The government yesterday ruled out foreign investment in rice farming and livestock businesses after requests from several Arab investors.

"According to our laws and our policy, foreigners or foreign companies are not allowed to rent or buy land to grow rice or any kind of food, including raising livestock, in Thailand," Prime Minister Abhisit Vejjajiva said yesterday. "The business is restricted only for Thais."

But foreign investment is welcome in processing agricultural products and in businesses that upgrade food and agricultural technology, he said.

Foreigners are also legally permitted to invest in joint-venture farm businesses in which Thais own at least 51%.

Thailand Trade Representative Kiat Sittheeamorn said the government was closely engaged in trade talks with Bahrain on government-to-government deals, particularly for rice.

Thailand is the world's biggest rice producer, with an annual output of about 30 million tonnes of paddy.

"As food security is currently one of the top concerns of Bahrain and the Arabian countries, we are now talking about the possibility of not only selling rice on a G-to-G basis to Bahrain but also of using Bahrain as a springboard to supply rice to the Gulf Co-operation Council (GCC) states, which have a population of 36 million," he said.

The GCC also includes Kuwait, Oman, Qatar, Saudi Arabia and the UAE.

The Thai government also wants to extend its trade alliance with Bahrain to cover building materials and other agricultural products such as tapioca starch, maize and fruit, said Mr Kiat.

By August, through the Office of the Thailand Trade Representative (TTR), the Thai government will host a trade exhibition on Thai Hom Mali rice in Bahrain to promote Thai rice in Gulf countries, where Indian basmati rice currently dominates.

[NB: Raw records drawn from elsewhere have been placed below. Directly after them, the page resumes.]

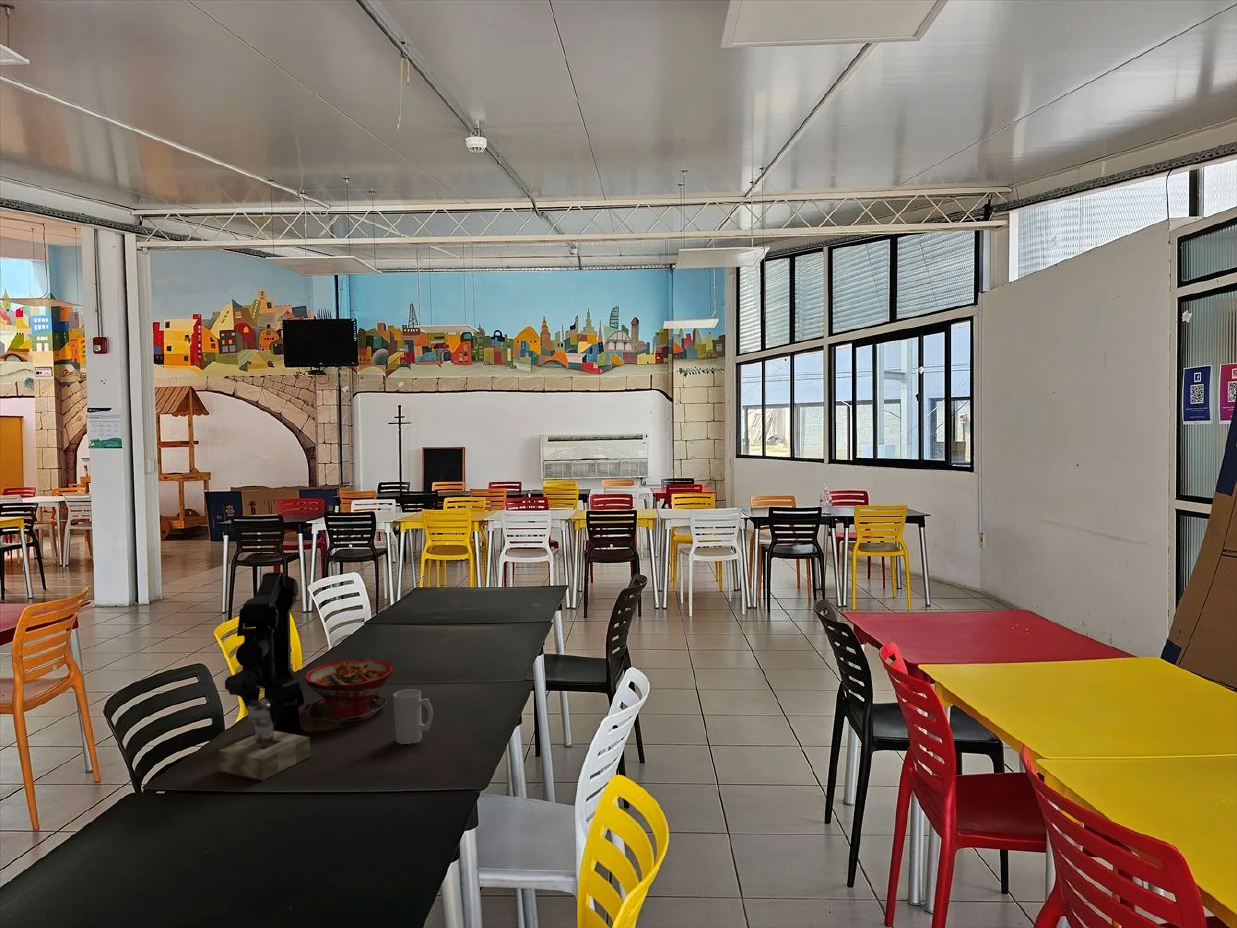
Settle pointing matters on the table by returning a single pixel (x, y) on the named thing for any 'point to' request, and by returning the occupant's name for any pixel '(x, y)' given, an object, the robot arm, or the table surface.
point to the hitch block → (264, 755)
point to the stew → (344, 693)
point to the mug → (410, 716)
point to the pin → (261, 721)
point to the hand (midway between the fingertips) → (263, 720)
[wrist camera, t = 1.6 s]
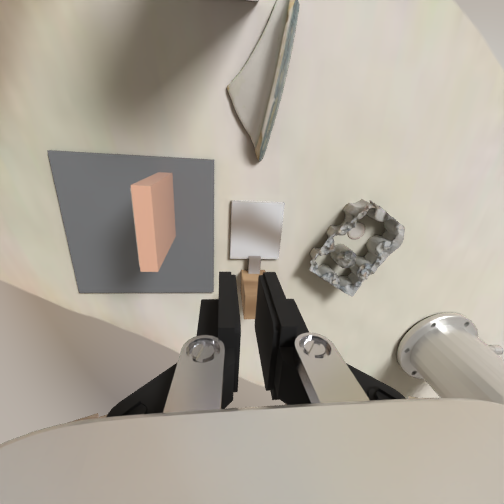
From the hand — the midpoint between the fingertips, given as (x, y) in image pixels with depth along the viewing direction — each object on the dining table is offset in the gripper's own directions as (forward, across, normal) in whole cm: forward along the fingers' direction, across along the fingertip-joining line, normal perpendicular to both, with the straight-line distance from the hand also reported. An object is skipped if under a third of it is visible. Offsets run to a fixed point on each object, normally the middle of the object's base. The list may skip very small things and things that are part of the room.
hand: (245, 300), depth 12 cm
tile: (+19, +7, 0) cm, 20 cm away
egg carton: (+20, -15, +4) cm, 25 cm away
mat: (+19, +10, +3) cm, 22 cm away
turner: (+19, -3, +5) cm, 20 cm away
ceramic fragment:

The TTR, headed by Mr Kiat, began in May to function mainly as a special envoy of the prime minister in trade and investment negotiations with countries and international organisations.The TTR advises the premier on international trade and investment policies, on international economic matters and on the impact from international policies and measures. It also co-ordinates the implementation of international trade and investment policies between ministries.

Mr Kiat's position as president is equivalent to that of a deputy prime minister, while trade representatives are the equivalent of ministers, he said.

Mr Kiat will have four representatives working under him. These already include Suthad Setboonsarng, a former Asean deputy secretary-general, and Vachara Panchet, a leading businessman with strong connections with Japan.

The remaining two vacancies will be filled soon, said Mr Kiat.

"The new TTR's responsibilities will not overlap with those of existing ministries such as commerce, agriculture, public health and industry," he said.

"Our duty is to bridge the gap between existing ministries in handling international trade and external relations issues. As a small unit close to the premier, we're much more flexible."